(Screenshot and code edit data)
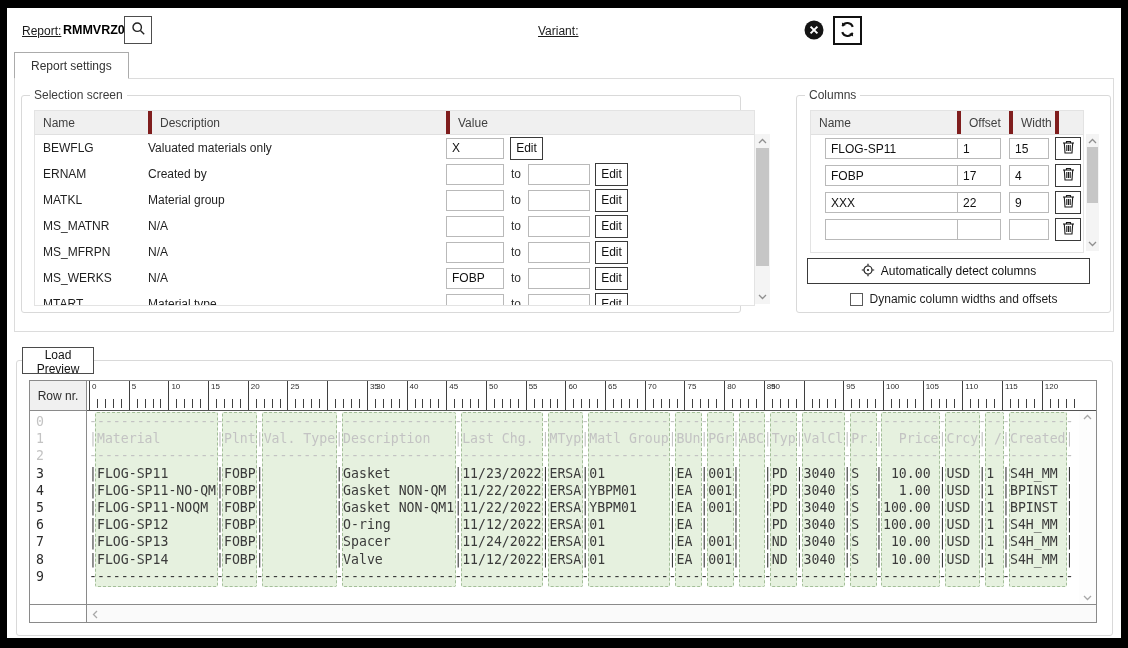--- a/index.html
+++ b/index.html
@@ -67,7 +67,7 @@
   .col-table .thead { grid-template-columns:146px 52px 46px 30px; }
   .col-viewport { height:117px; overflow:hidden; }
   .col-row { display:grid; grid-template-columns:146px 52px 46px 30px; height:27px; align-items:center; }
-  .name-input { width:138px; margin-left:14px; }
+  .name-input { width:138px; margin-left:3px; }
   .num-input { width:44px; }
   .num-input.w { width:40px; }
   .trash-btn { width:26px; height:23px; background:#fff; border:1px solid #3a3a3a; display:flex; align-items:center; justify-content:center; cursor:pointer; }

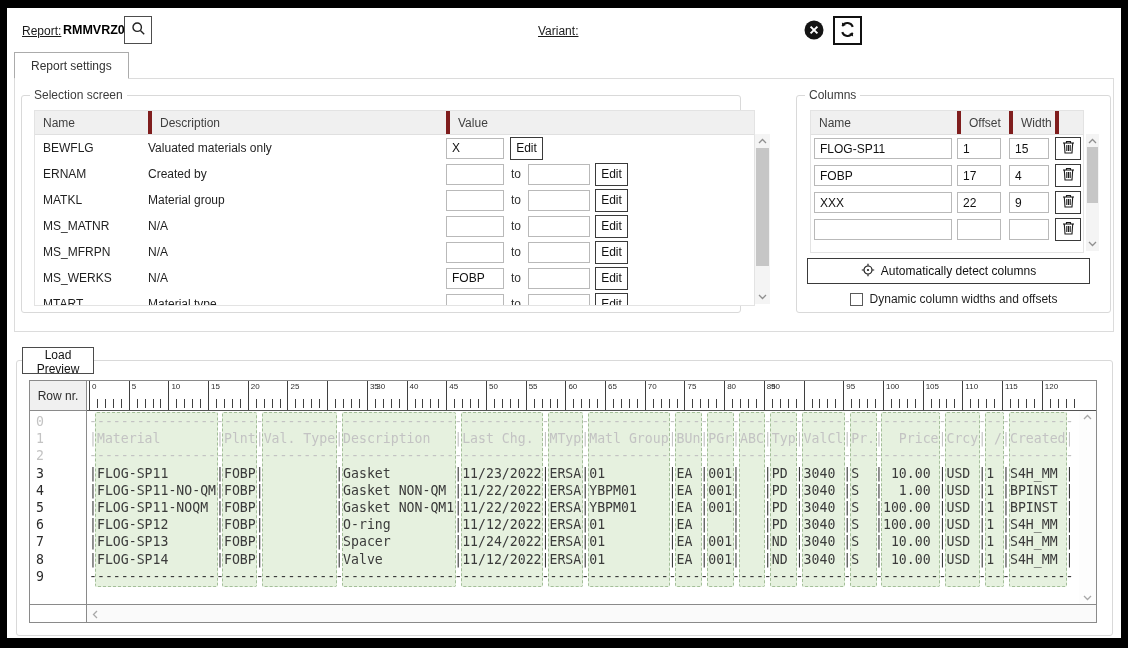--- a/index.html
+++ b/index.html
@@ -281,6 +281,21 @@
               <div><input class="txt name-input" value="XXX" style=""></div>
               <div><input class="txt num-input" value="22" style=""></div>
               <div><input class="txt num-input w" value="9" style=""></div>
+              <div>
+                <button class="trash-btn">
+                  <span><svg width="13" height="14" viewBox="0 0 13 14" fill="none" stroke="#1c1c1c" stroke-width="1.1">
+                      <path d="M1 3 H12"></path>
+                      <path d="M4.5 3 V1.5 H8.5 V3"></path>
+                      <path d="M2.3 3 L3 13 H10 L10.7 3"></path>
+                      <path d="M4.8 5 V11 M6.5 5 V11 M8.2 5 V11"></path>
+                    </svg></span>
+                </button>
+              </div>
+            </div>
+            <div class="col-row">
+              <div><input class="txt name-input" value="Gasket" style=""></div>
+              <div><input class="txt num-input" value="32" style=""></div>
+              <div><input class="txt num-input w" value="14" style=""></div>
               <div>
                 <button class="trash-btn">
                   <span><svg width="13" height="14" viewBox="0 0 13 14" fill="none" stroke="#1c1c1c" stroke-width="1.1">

- TASK TO COMPLETE:
Your answer must be a single number: the count of lines in these records that contain "trash".

- EXERCISE RESULT:
3